Leone, la Cassazione boccia i domiciliari

Il caso del radiologo che aiutò Messina Denaro La corte di Cassazione, accogliendo il ricorso della Procura di Palermo, ha annullato la decisione del tribunale del Riesame di sostituire con i domiciliari la custodia cautelare in carcere disposta nei confronti di Cosimo Leone, il tecnico radiologo dell’ospedale di Mazara del Vallo arrestato con l’accusa di aver aiutato Matteo Messina Denaro ad accelerare gli esami diagnostici.

Secondo i magistrati, Leone, nel 2020, dopo la scoperta del tumore, sarebbe stato a disposizione del boss durante il ricovero nel nosocomio e gli avrebbe consengnato il cellulare riservato acquistato dal favoreggiatore Andrea Bonafede.
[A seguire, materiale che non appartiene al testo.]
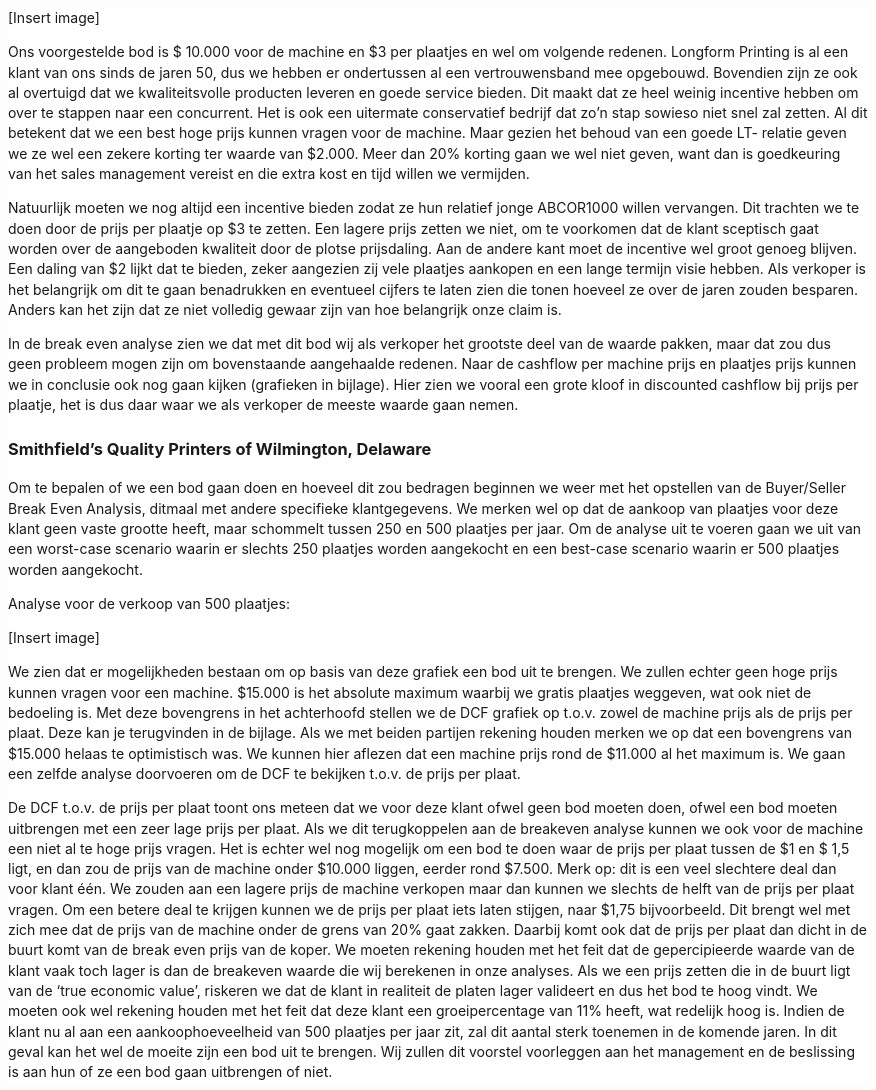  [Insert image] 

Ons voorgestelde bod is $\$$ 10.000 voor de machine en $\$$3 per plaatjes en wel om volgende redenen. Longform Printing is al een klant van ons sinds de jaren 50, dus we hebben er ondertussen al een vertrouwensband mee opgebouwd. Bovendien zijn ze ook al overtuigd dat we kwaliteitsvolle producten leveren en goede service bieden. Dit maakt dat ze heel weinig incentive hebben om over te stappen naar een concurrent. Het is ook een uitermate conservatief bedrijf dat zo’n stap sowieso niet snel zal zetten. Al dit betekent dat we een best hoge prijs kunnen vragen voor de machine. Maar gezien het behoud van een goede LT- relatie geven we ze wel een zekere korting ter waarde van $\$$2.000. Meer dan 20% korting gaan we wel niet geven, want dan is goedkeuring van het sales management vereist en die extra kost en tijd willen we vermijden.
 
Natuurlijk moeten we nog altijd een incentive bieden zodat ze hun relatief jonge ABCOR1000 willen vervangen. Dit trachten we te doen door de prijs per plaatje op $\$$3 te zetten. Een lagere prijs zetten we niet, om te voorkomen dat de klant sceptisch gaat worden over de aangeboden kwaliteit door de plotse prijsdaling. Aan de andere kant moet de incentive wel groot genoeg blijven. Een daling van $\$$2 lijkt dat te bieden, zeker aangezien zij vele plaatjes aankopen en een lange termijn visie hebben. Als verkoper is het belangrijk om dit te gaan benadrukken en eventueel cijfers te laten zien die tonen hoeveel ze over de jaren zouden besparen. Anders kan het zijn dat ze niet volledig gewaar zijn van hoe belangrijk onze claim is.
 
In de break even analyse zien we dat met dit bod wij als verkoper het grootste deel van de waarde pakken, maar dat zou dus geen probleem mogen zijn om bovenstaande aangehaalde redenen. Naar de cashflow per machine prijs en plaatjes prijs kunnen we in conclusie ook nog gaan kijken (grafieken in bijlage). Hier zien we vooral een grote kloof in discounted cashflow bij prijs per plaatje, het is dus daar waar we als verkoper de meeste waarde gaan nemen.   

### Smithfield’s Quality Printers of Wilmington, Delaware
Om te bepalen of we een bod gaan doen en hoeveel dit zou bedragen beginnen we weer met het opstellen van de Buyer/Seller Break Even Analysis, ditmaal met andere specifieke klantgegevens. We merken wel op dat de aankoop van plaatjes voor deze klant geen vaste grootte heeft, maar schommelt tussen 250 en 500 plaatjes per jaar. Om de analyse uit te voeren gaan we uit van een worst-case scenario waarin er slechts 250 plaatjes worden aangekocht en een best-case scenario waarin er 500 plaatjes worden aangekocht.
 
Analyse voor de verkoop van 500 plaatjes:

 [Insert image] 

We zien dat er mogelijkheden bestaan om op basis van deze grafiek een bod uit te brengen. We zullen echter geen hoge prijs kunnen vragen voor een machine. $\$$15.000 is het absolute maximum waarbij we gratis plaatjes weggeven, wat ook niet de bedoeling is. Met deze bovengrens in het achterhoofd stellen we de DCF grafiek op t.o.v. zowel de machine prijs als de prijs per plaat. Deze kan je terugvinden in de bijlage. Als we met beiden partijen rekening houden merken we op dat een bovengrens van $\$$15.000 helaas te optimistisch was. We kunnen hier aflezen dat een machine prijs rond de $\$$11.000 al het maximum is.  We gaan een zelfde analyse doorvoeren om de DCF te bekijken t.o.v. de prijs per plaat.
 
De DCF t.o.v. de prijs per plaat toont ons meteen dat we voor deze klant ofwel geen bod moeten doen, ofwel een bod moeten uitbrengen met een zeer lage prijs per plaat. Als we dit terugkoppelen aan de breakeven analyse kunnen we ook voor de machine een niet al te hoge prijs vragen. Het is echter wel nog mogelijk om een bod te doen waar de prijs per plaat tussen de $\$$1 en $\$$ 1,5 ligt, en dan zou de prijs van de machine onder $\$$10.000 liggen, eerder rond $\$$7.500. Merk op: dit is een veel slechtere deal dan voor klant één. We zouden aan een lagere prijs de machine verkopen maar dan kunnen we slechts de helft van de prijs per plaat vragen. Om een betere deal te krijgen kunnen we de prijs per plaat iets laten stijgen, naar $\$$1,75 bijvoorbeeld. Dit brengt wel met zich mee dat de prijs van de machine onder de grens van 20% gaat zakken. Daarbij komt ook dat de prijs per plaat dan dicht in de buurt komt van de break even prijs van de koper. We moeten rekening houden met het feit dat de gepercipieerde waarde van de klant vaak toch lager is dan de breakeven waarde die wij berekenen in onze analyses. Als we een prijs zetten die in de buurt ligt van de ‘true economic value’, riskeren we dat de klant in realiteit de platen lager valideert en dus het bod te hoog vindt. We moeten ook wel rekening houden met het feit dat deze klant een groeipercentage van 11% heeft, wat redelijk hoog is. Indien de klant nu al aan een aankoophoeveelheid van 500 plaatjes per jaar zit, zal dit aantal sterk toenemen in de komende jaren. In dit geval kan het wel de moeite zijn een bod uit te brengen. Wij zullen dit voorstel voorleggen aan het management en de beslissing is aan hun of ze een bod gaan uitbrengen of niet.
La Suprema Corte ha rinviato il procedimento al tribunale del Riesame per un nuovo giudizio. La sentenza segue la decisione del tribunale che riqualificò l’originaria contestazione di associazione mafiosa in favoreggiamento aggravato.

Insieme al tecnico fu arrestato l’architetto Massimo Gentile, che aveva prestato l’identità al boss, e Leonardo Gulotta che avrebbe ceduto il suo recapito cellulare al capomafia per le comunicazioni che avrebbe dovuto ricevere sull’acquisito di un’auto.

La Suprema Corte evidenzia la contraddittorietà delle motivazioni del primo provvedimento del Riesame.

“I giudici del riesame, dopo aver affermato che li contributo fornito dall’indagato al latitante fu del tutto episodico, in altro punto dell’ordinanza, e cioè là dove motivano le esigenze cautelari, riconoscono che l’indagato ‘ha manifestato un’allarmante disponibilità nei confronti del sodalizio mafioso, che ben potrebbe tradursi in condotte agevolative anche in favore di diversi associati’”, scrive la Corte. “Usano quindi una dizione che, quantomeno sul piano linguistico, evoca – sebbene in termini di potenzialità – la ‘stabile messa a disposizione’ alludendo a un concetto che, se riempito, come necessario, dei necessari contenuti di offensività, potrebbe addirittura indiziare in capo all’indagato l’ipotesi partecipativa. Il che richiama alla necessità di accertamenti ulteriori nel merito”, concludono i giudici romani.